CNBC's Jim Cramer said Wednesday he sees more upside ahead for economic reopening play United Airlines, while expressing a cautious outlook on stay-at-home winner Zoom Video Communications.
“For now, I'd much rather bet on the going-out stocks. I think United's got a lot more room to run here, whereas Zoom's still at least one acquisition away from turning around,” the “Mad Money” host said. “Love the company, love the product, but the stock? Not yet.”
Shares of United and Zoom traveled different paths during the pandemic, with the former seeing its stock fall from $80 in February 2020 to around $20 at its Covid lows. Zoom, meanwhile, went from roughly $70 pre-Covid before closing at nearly $570 per share in October 2020, as its video-conferencing platform became a household name and revenue soared.
Now, United has more than doubled from its pandemic bottom, finishing Wednesday's session down 0.6% to $45.95, while Zoom has been more than cut in half from its highs. Zoom closed Wednesday at $275.71 per share.
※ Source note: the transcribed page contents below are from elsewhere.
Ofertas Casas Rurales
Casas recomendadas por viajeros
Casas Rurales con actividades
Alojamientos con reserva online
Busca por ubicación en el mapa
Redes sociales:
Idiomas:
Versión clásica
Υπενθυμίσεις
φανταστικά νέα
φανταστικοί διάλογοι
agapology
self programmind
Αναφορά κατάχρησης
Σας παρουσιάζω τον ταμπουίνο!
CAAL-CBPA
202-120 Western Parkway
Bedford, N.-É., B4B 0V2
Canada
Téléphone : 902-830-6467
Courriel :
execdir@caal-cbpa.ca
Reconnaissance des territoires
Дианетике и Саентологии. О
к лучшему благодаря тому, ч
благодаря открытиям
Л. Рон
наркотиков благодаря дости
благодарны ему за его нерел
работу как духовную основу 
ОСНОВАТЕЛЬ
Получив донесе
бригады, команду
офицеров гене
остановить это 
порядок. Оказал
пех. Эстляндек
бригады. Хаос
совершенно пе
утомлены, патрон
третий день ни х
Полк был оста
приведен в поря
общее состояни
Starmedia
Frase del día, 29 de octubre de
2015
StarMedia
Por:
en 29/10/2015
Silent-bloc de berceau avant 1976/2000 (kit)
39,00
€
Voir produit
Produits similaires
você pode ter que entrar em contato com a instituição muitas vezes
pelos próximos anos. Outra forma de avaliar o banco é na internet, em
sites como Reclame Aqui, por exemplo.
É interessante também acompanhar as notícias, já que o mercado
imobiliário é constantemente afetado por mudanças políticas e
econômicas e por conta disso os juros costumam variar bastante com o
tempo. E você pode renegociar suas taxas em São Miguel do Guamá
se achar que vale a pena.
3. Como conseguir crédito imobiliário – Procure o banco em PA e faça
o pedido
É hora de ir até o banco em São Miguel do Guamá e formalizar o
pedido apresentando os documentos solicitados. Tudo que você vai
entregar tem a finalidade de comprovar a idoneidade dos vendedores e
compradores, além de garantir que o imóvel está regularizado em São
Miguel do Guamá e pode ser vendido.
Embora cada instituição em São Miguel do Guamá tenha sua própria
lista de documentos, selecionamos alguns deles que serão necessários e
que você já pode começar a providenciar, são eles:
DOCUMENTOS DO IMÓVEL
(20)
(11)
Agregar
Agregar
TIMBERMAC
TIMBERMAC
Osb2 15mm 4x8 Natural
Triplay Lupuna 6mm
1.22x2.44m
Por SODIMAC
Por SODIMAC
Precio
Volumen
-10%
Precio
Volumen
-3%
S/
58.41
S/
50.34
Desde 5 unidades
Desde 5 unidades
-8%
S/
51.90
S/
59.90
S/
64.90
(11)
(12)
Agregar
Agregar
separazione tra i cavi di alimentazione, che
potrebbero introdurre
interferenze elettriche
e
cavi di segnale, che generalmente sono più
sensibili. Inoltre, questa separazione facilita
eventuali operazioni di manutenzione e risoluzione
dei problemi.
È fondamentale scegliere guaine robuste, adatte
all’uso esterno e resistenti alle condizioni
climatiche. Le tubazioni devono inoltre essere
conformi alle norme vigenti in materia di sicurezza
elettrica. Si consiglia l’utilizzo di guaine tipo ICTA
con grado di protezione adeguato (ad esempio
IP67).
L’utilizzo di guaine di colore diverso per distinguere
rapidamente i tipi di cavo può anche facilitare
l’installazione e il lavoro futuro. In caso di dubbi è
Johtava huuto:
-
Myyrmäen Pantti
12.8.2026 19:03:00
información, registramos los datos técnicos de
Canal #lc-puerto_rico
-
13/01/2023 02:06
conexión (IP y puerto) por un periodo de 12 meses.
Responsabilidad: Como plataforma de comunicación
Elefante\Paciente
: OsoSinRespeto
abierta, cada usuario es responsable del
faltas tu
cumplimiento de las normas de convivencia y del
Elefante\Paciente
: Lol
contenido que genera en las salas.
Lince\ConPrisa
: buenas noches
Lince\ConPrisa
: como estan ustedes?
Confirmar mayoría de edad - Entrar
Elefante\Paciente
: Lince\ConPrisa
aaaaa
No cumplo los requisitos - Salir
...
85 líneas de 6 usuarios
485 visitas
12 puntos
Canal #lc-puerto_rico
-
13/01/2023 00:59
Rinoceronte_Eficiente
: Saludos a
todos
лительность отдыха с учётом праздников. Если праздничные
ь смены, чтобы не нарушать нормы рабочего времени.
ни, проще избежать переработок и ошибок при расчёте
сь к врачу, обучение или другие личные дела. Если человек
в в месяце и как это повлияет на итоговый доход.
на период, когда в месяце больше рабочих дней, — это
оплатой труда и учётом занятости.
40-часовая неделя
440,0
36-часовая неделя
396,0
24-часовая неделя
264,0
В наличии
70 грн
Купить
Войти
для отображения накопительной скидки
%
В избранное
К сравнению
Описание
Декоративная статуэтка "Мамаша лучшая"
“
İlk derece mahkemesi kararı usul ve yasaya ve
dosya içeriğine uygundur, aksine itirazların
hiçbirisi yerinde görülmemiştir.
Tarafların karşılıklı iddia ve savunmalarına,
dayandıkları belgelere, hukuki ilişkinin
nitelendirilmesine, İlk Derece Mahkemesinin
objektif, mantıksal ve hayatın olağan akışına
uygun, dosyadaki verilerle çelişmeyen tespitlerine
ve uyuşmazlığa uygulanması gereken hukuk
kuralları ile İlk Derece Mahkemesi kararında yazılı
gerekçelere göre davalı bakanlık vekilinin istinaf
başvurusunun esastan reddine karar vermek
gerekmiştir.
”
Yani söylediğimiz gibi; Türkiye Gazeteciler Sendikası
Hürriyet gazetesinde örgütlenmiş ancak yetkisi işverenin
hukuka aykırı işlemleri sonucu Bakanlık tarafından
Cramer said even at this point, he still thinks United is the better play for investors. He cited the return of international travel, in particular, as one tailwind for the airline. Even if business travel takes time to come back, Cramer suggested strong demand for leisure trips should be able to compensate for that.
“Long-term, both United and Zoom, of course, can coexist,” Cramer said. But in the near-term, Cramer said Zoom needs to broaden out its product offerings. “If it can come up with some new lines of business, maybe the tables will turn,” he said.